Please copy the items below from the line with "pose: elev=24.8 azim=248.4" through the end of the items, swapping "dist" for "distance" and leaving everything else unchanged.

_DATA:_
## Start
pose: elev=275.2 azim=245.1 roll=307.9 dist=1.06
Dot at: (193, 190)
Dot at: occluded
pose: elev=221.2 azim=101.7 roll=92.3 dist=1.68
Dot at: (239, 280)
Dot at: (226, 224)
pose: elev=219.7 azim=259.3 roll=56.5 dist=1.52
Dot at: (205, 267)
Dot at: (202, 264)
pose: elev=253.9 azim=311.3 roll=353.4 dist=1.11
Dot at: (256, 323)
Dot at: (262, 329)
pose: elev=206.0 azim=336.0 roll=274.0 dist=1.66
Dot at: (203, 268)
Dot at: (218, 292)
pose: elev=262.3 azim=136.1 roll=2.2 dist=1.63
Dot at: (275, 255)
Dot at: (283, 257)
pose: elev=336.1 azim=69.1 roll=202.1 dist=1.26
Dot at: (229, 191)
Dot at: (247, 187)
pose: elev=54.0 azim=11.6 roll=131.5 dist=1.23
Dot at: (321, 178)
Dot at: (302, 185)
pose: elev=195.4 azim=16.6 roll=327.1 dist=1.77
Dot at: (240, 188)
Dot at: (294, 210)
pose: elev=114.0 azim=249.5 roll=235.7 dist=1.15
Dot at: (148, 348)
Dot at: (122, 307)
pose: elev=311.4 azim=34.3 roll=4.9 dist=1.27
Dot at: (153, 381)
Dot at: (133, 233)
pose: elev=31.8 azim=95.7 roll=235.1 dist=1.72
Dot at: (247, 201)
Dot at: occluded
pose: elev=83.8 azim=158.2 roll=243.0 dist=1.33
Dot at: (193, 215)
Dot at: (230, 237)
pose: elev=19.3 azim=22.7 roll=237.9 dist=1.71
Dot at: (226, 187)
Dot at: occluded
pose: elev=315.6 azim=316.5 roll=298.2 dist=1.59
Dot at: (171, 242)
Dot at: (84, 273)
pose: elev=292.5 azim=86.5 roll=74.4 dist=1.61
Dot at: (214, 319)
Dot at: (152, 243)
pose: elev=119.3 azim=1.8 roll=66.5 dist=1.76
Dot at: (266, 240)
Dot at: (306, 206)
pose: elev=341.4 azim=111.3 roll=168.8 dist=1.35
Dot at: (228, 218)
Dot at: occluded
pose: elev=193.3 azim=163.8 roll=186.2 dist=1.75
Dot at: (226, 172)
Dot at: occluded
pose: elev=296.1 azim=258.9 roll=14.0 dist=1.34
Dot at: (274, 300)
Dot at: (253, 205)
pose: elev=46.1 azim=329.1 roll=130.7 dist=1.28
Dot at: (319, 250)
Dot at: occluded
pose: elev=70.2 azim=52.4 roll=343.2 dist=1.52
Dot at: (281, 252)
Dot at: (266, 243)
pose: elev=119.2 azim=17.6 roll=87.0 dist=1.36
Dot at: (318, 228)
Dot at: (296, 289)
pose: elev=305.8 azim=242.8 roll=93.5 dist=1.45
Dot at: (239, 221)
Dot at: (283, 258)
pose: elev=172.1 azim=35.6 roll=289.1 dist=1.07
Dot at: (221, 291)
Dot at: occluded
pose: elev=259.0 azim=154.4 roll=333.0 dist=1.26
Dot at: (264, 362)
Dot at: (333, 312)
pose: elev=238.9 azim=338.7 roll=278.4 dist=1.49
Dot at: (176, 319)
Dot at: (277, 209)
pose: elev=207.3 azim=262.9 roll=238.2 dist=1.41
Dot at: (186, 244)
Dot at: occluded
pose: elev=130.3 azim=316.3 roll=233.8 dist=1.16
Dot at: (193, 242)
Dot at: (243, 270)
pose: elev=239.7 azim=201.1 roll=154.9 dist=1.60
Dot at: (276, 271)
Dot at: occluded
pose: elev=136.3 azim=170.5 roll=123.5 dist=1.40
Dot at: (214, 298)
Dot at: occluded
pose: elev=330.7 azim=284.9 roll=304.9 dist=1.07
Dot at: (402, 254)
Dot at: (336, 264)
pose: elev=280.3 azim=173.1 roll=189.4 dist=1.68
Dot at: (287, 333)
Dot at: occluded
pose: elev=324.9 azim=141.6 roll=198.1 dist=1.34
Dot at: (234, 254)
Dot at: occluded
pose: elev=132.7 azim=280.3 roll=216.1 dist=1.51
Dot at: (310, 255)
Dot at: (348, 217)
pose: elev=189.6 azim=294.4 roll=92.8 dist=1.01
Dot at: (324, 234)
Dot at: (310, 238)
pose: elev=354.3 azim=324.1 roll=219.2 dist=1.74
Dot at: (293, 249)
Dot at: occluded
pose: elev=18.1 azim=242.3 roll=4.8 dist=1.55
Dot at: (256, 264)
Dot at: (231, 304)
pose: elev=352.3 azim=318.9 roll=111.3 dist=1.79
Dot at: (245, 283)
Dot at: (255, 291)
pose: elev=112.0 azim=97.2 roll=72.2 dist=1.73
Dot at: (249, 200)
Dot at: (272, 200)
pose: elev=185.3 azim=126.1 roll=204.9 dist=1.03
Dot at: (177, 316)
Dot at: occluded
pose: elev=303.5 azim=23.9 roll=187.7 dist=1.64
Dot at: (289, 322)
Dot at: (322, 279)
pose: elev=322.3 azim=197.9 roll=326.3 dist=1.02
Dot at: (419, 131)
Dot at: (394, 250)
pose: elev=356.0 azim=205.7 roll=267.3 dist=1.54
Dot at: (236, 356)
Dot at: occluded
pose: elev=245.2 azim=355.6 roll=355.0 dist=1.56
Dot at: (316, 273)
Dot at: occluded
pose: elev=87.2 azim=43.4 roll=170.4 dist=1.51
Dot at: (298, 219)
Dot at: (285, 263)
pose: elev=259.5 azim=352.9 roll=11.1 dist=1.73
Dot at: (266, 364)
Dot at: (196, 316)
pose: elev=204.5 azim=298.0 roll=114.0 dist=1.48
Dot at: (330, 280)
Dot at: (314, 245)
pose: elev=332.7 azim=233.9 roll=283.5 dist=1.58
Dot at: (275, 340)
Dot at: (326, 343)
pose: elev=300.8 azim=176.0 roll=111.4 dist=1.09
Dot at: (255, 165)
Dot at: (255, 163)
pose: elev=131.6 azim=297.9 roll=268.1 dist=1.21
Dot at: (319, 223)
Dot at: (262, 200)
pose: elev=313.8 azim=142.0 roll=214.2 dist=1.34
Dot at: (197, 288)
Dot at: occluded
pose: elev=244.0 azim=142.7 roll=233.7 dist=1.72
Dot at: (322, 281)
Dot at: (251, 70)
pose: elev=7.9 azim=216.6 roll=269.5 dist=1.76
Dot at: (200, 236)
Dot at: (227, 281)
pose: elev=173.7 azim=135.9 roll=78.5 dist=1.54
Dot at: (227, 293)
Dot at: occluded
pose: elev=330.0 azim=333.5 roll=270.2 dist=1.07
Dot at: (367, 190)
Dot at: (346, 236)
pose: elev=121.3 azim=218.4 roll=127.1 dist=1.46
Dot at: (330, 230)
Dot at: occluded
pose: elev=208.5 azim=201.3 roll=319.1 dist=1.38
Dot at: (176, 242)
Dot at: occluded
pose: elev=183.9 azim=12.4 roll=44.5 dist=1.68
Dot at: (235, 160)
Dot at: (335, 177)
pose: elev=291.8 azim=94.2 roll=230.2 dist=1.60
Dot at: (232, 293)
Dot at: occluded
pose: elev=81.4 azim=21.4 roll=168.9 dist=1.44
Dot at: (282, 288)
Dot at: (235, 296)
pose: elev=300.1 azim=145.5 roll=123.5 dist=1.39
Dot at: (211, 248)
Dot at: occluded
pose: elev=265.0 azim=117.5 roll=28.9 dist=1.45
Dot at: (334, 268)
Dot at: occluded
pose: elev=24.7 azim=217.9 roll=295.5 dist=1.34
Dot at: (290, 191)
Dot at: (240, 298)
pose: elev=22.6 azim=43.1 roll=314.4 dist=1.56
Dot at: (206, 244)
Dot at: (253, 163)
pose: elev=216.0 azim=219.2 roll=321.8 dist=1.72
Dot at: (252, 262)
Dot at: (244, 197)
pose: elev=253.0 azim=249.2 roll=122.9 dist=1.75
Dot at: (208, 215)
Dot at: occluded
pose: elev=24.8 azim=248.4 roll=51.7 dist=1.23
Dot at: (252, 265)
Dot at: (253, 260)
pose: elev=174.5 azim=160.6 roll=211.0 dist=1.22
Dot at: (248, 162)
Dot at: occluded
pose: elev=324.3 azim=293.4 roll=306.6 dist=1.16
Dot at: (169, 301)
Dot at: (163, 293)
## End
_PROBLEM SOLUTION:_
pose: elev=24.8 azim=248.4 roll=51.7 distance=1.23
Dot at: (252, 265)
Dot at: (253, 260)
pose: elev=174.5 azim=160.6 roll=211.0 distance=1.22
Dot at: (248, 162)
Dot at: occluded
pose: elev=324.3 azim=293.4 roll=306.6 distance=1.16
Dot at: (169, 301)
Dot at: (163, 293)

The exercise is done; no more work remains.